**Your goal**:
In full and without alteration, print the records below, minus any images.

**Listed entries**:
+ + + + + + +

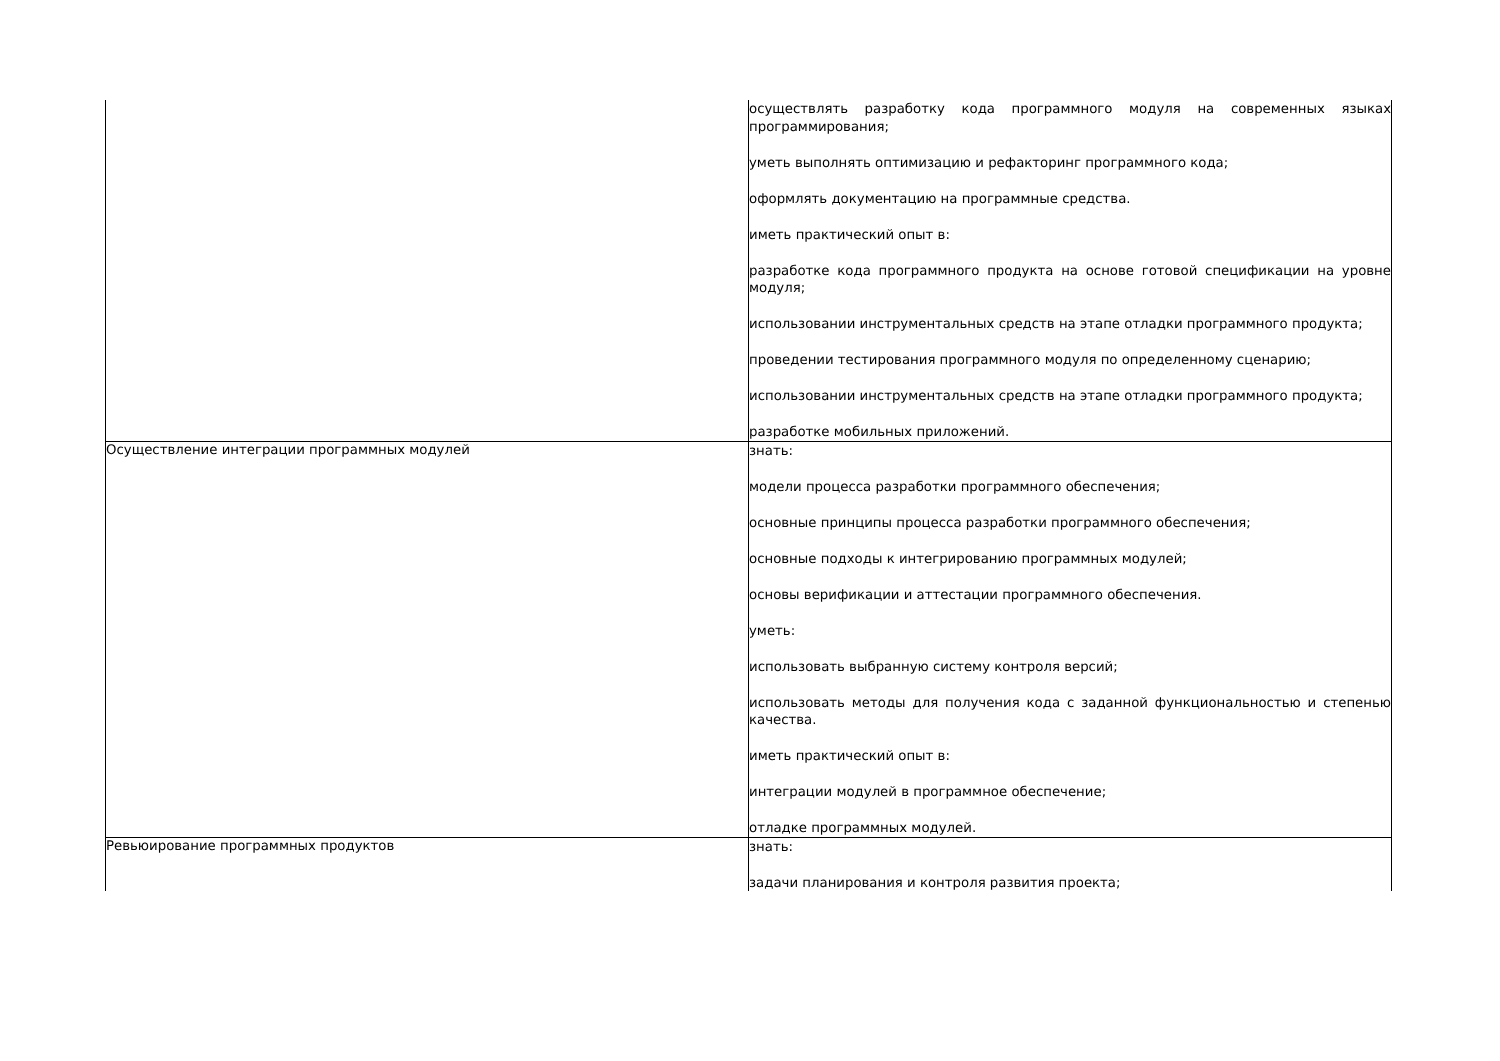| | осуществлять разработку кода программного модуля на современных языках программирования; уметь выполнять оптимизацию и рефакторинг программного кода; оформлять документацию на программные средства. иметь практический опыт в: разработке кода программного продукта на основе готовой спецификации на уровне модуля; использовании инструментальных средств на этапе отладки программного продукта; проведении тестирования программного модуля по определенному сценарию; использовании инструментальных средств на этапе отладки программного продукта; разработке мобильных приложений. |
| Осуществление интеграции программных модулей | знать: модели процесса разработки программного обеспечения; основные принципы процесса разработки программного обеспечения; основные подходы к интегрированию программных модулей; основы верификации и аттестации программного обеспечения. уметь: использовать выбранную систему контроля версий; использовать методы для получения кода с заданной функциональностью и степенью качества. иметь практический опыт в: интеграции модулей в программное обеспечение; отладке программных модулей. |
| Ревьюирование программных продуктов | знать: задачи планирования и контроля развития проекта; |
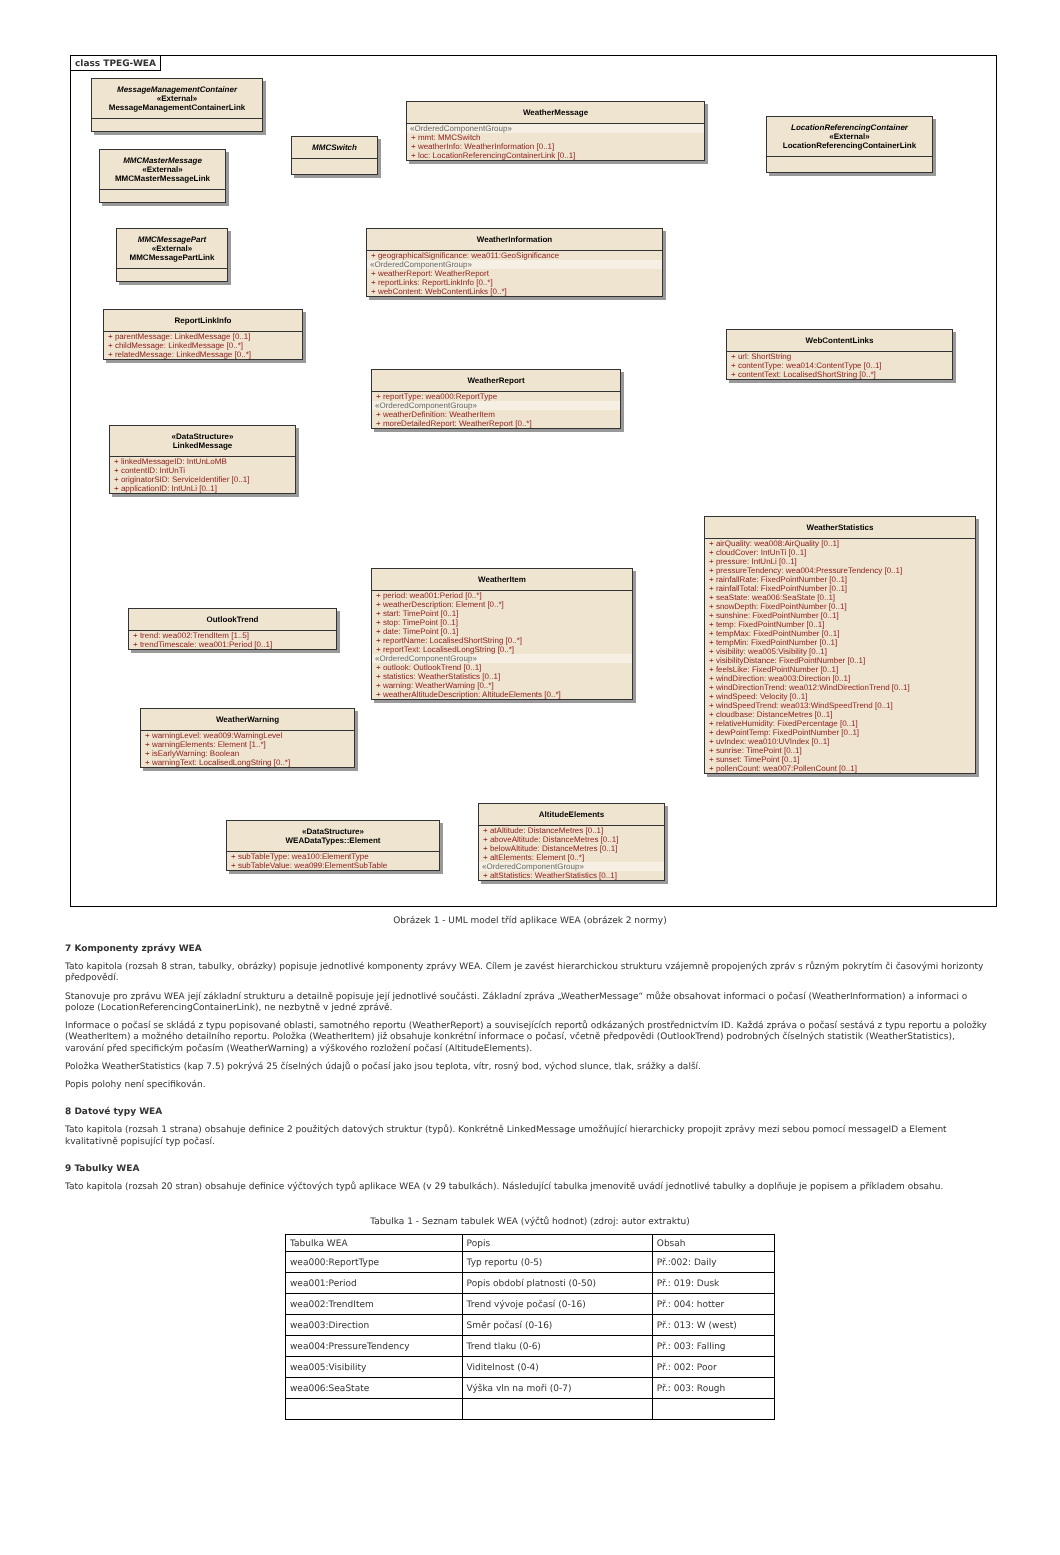class TPEG-WEA
MessageManagementContainer
«External»
MessageManagementContainerLink
MMCMasterMessage
«External»
MMCMasterMessageLink
MMCMessagePart
«External»
MMCMessagePartLink
MMCSwitch
WeatherMessage
«OrderedComponentGroup»
+ mmt: MMCSwitch
+ weatherInfo: WeatherInformation [0..1]
+ loc: LocationReferencingContainerLink [0..1]
LocationReferencingContainer
«External»
LocationReferencingContainerLink
WeatherInformation
+ geographicalSignificance: wea011:GeoSignificance
«OrderedComponentGroup»
+ weatherReport: WeatherReport
+ reportLinks: ReportLinkInfo [0..*]
+ webContent: WebContentLinks [0..*]
ReportLinkInfo
+ parentMessage: LinkedMessage [0..1]
+ childMessage: LinkedMessage [0..*]
+ relatedMessage: LinkedMessage [0..*]
WebContentLinks
+ url: ShortString
+ contentType: wea014:ContentType [0..1]
+ contentText: LocalisedShortString [0..*]
WeatherReport
+ reportType: wea000:ReportType
«OrderedComponentGroup»
+ weatherDefinition: WeatherItem
+ moreDetailedReport: WeatherReport [0..*]
«DataStructure»
LinkedMessage
+ linkedMessageID: IntUnLoMB
+ contentID: IntUnTi
+ originatorSID: ServiceIdentifier [0..1]
+ applicationID: IntUnLi [0..1]
WeatherStatistics
+ airQuality: wea008:AirQuality [0..1]
+ cloudCover: IntUnTi [0..1]
+ pressure: IntUnLi [0..1]
+ pressureTendency: wea004:PressureTendency [0..1]
+ rainfallRate: FixedPointNumber [0..1]
+ rainfallTotal: FixedPointNumber [0..1]
+ seaState: wea006:SeaState [0..1]
+ snowDepth: FixedPointNumber [0..1]
+ sunshine: FixedPointNumber [0..1]
+ temp: FixedPointNumber [0..1]
+ tempMax: FixedPointNumber [0..1]
+ tempMin: FixedPointNumber [0..1]
+ visibility: wea005:Visibility [0..1]
+ visibilityDistance: FixedPointNumber [0..1]
+ feelsLike: FixedPointNumber [0..1]
+ windDirection: wea003:Direction [0..1]
+ windDirectionTrend: wea012:WindDirectionTrend [0..1]
+ windSpeed: Velocity [0..1]
+ windSpeedTrend: wea013:WindSpeedTrend [0..1]
+ cloudbase: DistanceMetres [0..1]
+ relativeHumidity: FixedPercentage [0..1]
+ dewPointTemp: FixedPointNumber [0..1]
+ uvIndex: wea010:UVIndex [0..1]
+ sunrise: TimePoint [0..1]
+ sunset: TimePoint [0..1]
+ pollenCount: wea007:PollenCount [0..1]
WeatherItem
+ period: wea001:Period [0..*]
+ weatherDescription: Element [0..*]
+ start: TimePoint [0..1]
+ stop: TimePoint [0..1]
+ date: TimePoint [0..1]
+ reportName: LocalisedShortString [0..*]
+ reportText: LocalisedLongString [0..*]
«OrderedComponentGroup»
+ outlook: OutlookTrend [0..1]
+ statistics: WeatherStatistics [0..1]
+ warning: WeatherWarning [0..*]
+ weatherAltitudeDescription: AltitudeElements [0..*]
OutlookTrend
+ trend: wea002:TrendItem [1..5]
+ trendTimescale: wea001:Period [0..1]
WeatherWarning
+ warningLevel: wea009:WarningLevel
+ warningElements: Element [1..*]
+ isEarlyWarning: Boolean
+ warningText: LocalisedLongString [0..*]
AltitudeElements
+ atAltitude: DistanceMetres [0..1]
+ aboveAltitude: DistanceMetres [0..1]
+ belowAltitude: DistanceMetres [0..1]
+ altElements: Element [0..*]
«OrderedComponentGroup»
+ altStatistics: WeatherStatistics [0..1]
«DataStructure»
WEADataTypes::Element
+ subTableType: wea100:ElementType
+ subTableValue: wea099:ElementSubTable
Obrázek 1 - UML model tříd aplikace WEA (obrázek 2 normy)
7 Komponenty zprávy WEA
Tato kapitola (rozsah 8 stran, tabulky, obrázky) popisuje jednotlivé komponenty zprávy WEA. Cílem je zavést hierarchickou strukturu vzájemně propojených zpráv s různým pokrytím či časovými horizonty předpovědí.
Stanovuje pro zprávu WEA její základní strukturu a detailně popisuje její jednotlivé součásti. Základní zpráva „WeatherMessage“ může obsahovat informaci o počasí (WeatherInformation) a informaci o poloze (LocationReferencingContainerLink), ne nezbytně v jedné zprávě.
Informace o počasí se skládá z typu popisované oblasti, samotného reportu (WeatherReport) a souvisejících reportů odkázaných prostřednictvím ID. Každá zpráva o počasí sestává z typu reportu a položky (WeatherItem) a možného detailního reportu. Položka (WeatherItem) již obsahuje konkrétní informace o počasí, včetně předpovědi (OutlookTrend) podrobných číselných statistik (WeatherStatistics), varování před specifickým počasím (WeatherWarning) a výškového rozložení počasí (AltitudeElements).
Položka WeatherStatistics (kap 7.5) pokrývá 25 číselných údajů o počasí jako jsou teplota, vítr, rosný bod, východ slunce, tlak, srážky a další.
Popis polohy není specifikován.
8 Datové typy WEA
Tato kapitola (rozsah 1 strana) obsahuje definice 2 použitých datových struktur (typů). Konkrétně LinkedMessage umožňující hierarchicky propojit zprávy mezi sebou pomocí messageID a Element kvalitativně popisující typ počasí.
9 Tabulky WEA
Tato kapitola (rozsah 20 stran) obsahuje definice výčtových typů aplikace WEA (v 29 tabulkách). Následující tabulka jmenovitě uvádí jednotlivé tabulky a doplňuje je popisem a příkladem obsahu.
Tabulka 1 - Seznam tabulek WEA (výčtů hodnot) (zdroj: autor extraktu)
| Tabulka WEA | Popis | Obsah |
| --- | --- | --- |
| wea000:ReportType | Typ reportu (0-5) | Př.:002: Daily |
| wea001:Period | Popis období platnosti (0-50) | Př.: 019: Dusk |
| wea002:TrendItem | Trend vývoje počasí (0-16) | Př.: 004: hotter |
| wea003:Direction | Směr počasí (0-16) | Př.: 013: W (west) |
| wea004:PressureTendency | Trend tlaku (0-6) | Př.: 003: Falling |
| wea005:Visibility | Viditelnost (0-4) | Př.: 002: Poor |
| wea006:SeaState | Výška vln na moři (0-7) | Př.: 003: Rough |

+ + + + + + +

**Expected answer**:
| | осуществлять разработку кода программного модуля на современных языках программирования; уметь выполнять оптимизацию и рефакторинг программного кода; оформлять документацию на программные средства. иметь практический опыт в: разработке кода программного продукта на основе готовой спецификации на уровне модуля; использовании инструментальных средств на этапе отладки программного продукта; проведении тестирования программного модуля по определенному сценарию; использовании инструментальных средств на этапе отладки программного продукта; разработке мобильных приложений. |
| Осуществление интеграции программных модулей | знать: модели процесса разработки программного обеспечения; основные принципы процесса разработки программного обеспечения; основные подходы к интегрированию программных модулей; основы верификации и аттестации программного обеспечения. уметь: использовать выбранную систему контроля версий; использовать методы для получения кода с заданной функциональностью и степенью качества. иметь практический опыт в: интеграции модулей в программное обеспечение; отладке программных модулей. |
| Ревьюирование программных продуктов | знать: задачи планирования и контроля развития проекта; |
class TPEG-WEA
MessageManagementContainer
«External»
MessageManagementContainerLink
MMCMasterMessage
«External»
MMCMasterMessageLink
MMCMessagePart
«External»
MMCMessagePartLink
MMCSwitch
WeatherMessage
«OrderedComponentGroup»
+ mmt: MMCSwitch
+ weatherInfo: WeatherInformation [0..1]
+ loc: LocationReferencingContainerLink [0..1]
LocationReferencingContainer
«External»
LocationReferencingContainerLink
WeatherInformation
+ geographicalSignificance: wea011:GeoSignificance
«OrderedComponentGroup»
+ weatherReport: WeatherReport
+ reportLinks: ReportLinkInfo [0..*]
+ webContent: WebContentLinks [0..*]
ReportLinkInfo
+ parentMessage: LinkedMessage [0..1]
+ childMessage: LinkedMessage [0..*]
+ relatedMessage: LinkedMessage [0..*]
WebContentLinks
+ url: ShortString
+ contentType: wea014:ContentType [0..1]
+ contentText: LocalisedShortString [0..*]
WeatherReport
+ reportType: wea000:ReportType
«OrderedComponentGroup»
+ weatherDefinition: WeatherItem
+ moreDetailedReport: WeatherReport [0..*]
«DataStructure»
LinkedMessage
+ linkedMessageID: IntUnLoMB
+ contentID: IntUnTi
+ originatorSID: ServiceIdentifier [0..1]
+ applicationID: IntUnLi [0..1]
WeatherStatistics
+ airQuality: wea008:AirQuality [0..1]
+ cloudCover: IntUnTi [0..1]
+ pressure: IntUnLi [0..1]
+ pressureTendency: wea004:PressureTendency [0..1]
+ rainfallRate: FixedPointNumber [0..1]
+ rainfallTotal: FixedPointNumber [0..1]
+ seaState: wea006:SeaState [0..1]
+ snowDepth: FixedPointNumber [0..1]
+ sunshine: FixedPointNumber [0..1]
+ temp: FixedPointNumber [0..1]
+ tempMax: FixedPointNumber [0..1]
+ tempMin: FixedPointNumber [0..1]
+ visibility: wea005:Visibility [0..1]
+ visibilityDistance: FixedPointNumber [0..1]
+ feelsLike: FixedPointNumber [0..1]
+ windDirection: wea003:Direction [0..1]
+ windDirectionTrend: wea012:WindDirectionTrend [0..1]
+ windSpeed: Velocity [0..1]
+ windSpeedTrend: wea013:WindSpeedTrend [0..1]
+ cloudbase: DistanceMetres [0..1]
+ relativeHumidity: FixedPercentage [0..1]
+ dewPointTemp: FixedPointNumber [0..1]
+ uvIndex: wea010:UVIndex [0..1]
+ sunrise: TimePoint [0..1]
+ sunset: TimePoint [0..1]
+ pollenCount: wea007:PollenCount [0..1]
WeatherItem
+ period: wea001:Period [0..*]
+ weatherDescription: Element [0..*]
+ start: TimePoint [0..1]
+ stop: TimePoint [0..1]
+ date: TimePoint [0..1]
+ reportName: LocalisedShortString [0..*]
+ reportText: LocalisedLongString [0..*]
«OrderedComponentGroup»
+ outlook: OutlookTrend [0..1]
+ statistics: WeatherStatistics [0..1]
+ warning: WeatherWarning [0..*]
+ weatherAltitudeDescription: AltitudeElements [0..*]
OutlookTrend
+ trend: wea002:TrendItem [1..5]
+ trendTimescale: wea001:Period [0..1]
WeatherWarning
+ warningLevel: wea009:WarningLevel
+ warningElements: Element [1..*]
+ isEarlyWarning: Boolean
+ warningText: LocalisedLongString [0..*]
AltitudeElements
+ atAltitude: DistanceMetres [0..1]
+ aboveAltitude: DistanceMetres [0..1]
+ belowAltitude: DistanceMetres [0..1]
+ altElements: Element [0..*]
«OrderedComponentGroup»
+ altStatistics: WeatherStatistics [0..1]
«DataStructure»
WEADataTypes::Element
+ subTableType: wea100:ElementType
+ subTableValue: wea099:ElementSubTable
Obrázek 1 - UML model tříd aplikace WEA (obrázek 2 normy)
7 Komponenty zprávy WEA
Tato kapitola (rozsah 8 stran, tabulky, obrázky) popisuje jednotlivé komponenty zprávy WEA. Cílem je zavést hierarchickou strukturu vzájemně propojených zpráv s různým pokrytím či časovými horizonty předpovědí.
Stanovuje pro zprávu WEA její základní strukturu a detailně popisuje její jednotlivé součásti. Základní zpráva „WeatherMessage“ může obsahovat informaci o počasí (WeatherInformation) a informaci o poloze (LocationReferencingContainerLink), ne nezbytně v jedné zprávě.
Informace o počasí se skládá z typu popisované oblasti, samotného reportu (WeatherReport) a souvisejících reportů odkázaných prostřednictvím ID. Každá zpráva o počasí sestává z typu reportu a položky (WeatherItem) a možného detailního reportu. Položka (WeatherItem) již obsahuje konkrétní informace o počasí, včetně předpovědi (OutlookTrend) podrobných číselných statistik (WeatherStatistics), varování před specifickým počasím (WeatherWarning) a výškového rozložení počasí (AltitudeElements).
Položka WeatherStatistics (kap 7.5) pokrývá 25 číselných údajů o počasí jako jsou teplota, vítr, rosný bod, východ slunce, tlak, srážky a další.
Popis polohy není specifikován.
8 Datové typy WEA
Tato kapitola (rozsah 1 strana) obsahuje definice 2 použitých datových struktur (typů). Konkrétně LinkedMessage umožňující hierarchicky propojit zprávy mezi sebou pomocí messageID a Element kvalitativně popisující typ počasí.
9 Tabulky WEA
Tato kapitola (rozsah 20 stran) obsahuje definice výčtových typů aplikace WEA (v 29 tabulkách). Následující tabulka jmenovitě uvádí jednotlivé tabulky a doplňuje je popisem a příkladem obsahu.
Tabulka 1 - Seznam tabulek WEA (výčtů hodnot) (zdroj: autor extraktu)
| Tabulka WEA | Popis | Obsah |
| --- | --- | --- |
| wea000:ReportType | Typ reportu (0-5) | Př.:002: Daily |
| wea001:Period | Popis období platnosti (0-50) | Př.: 019: Dusk |
| wea002:TrendItem | Trend vývoje počasí (0-16) | Př.: 004: hotter |
| wea003:Direction | Směr počasí (0-16) | Př.: 013: W (west) |
| wea004:PressureTendency | Trend tlaku (0-6) | Př.: 003: Falling |
| wea005:Visibility | Viditelnost (0-4) | Př.: 002: Poor |
| wea006:SeaState | Výška vln na moři (0-7) | Př.: 003: Rough |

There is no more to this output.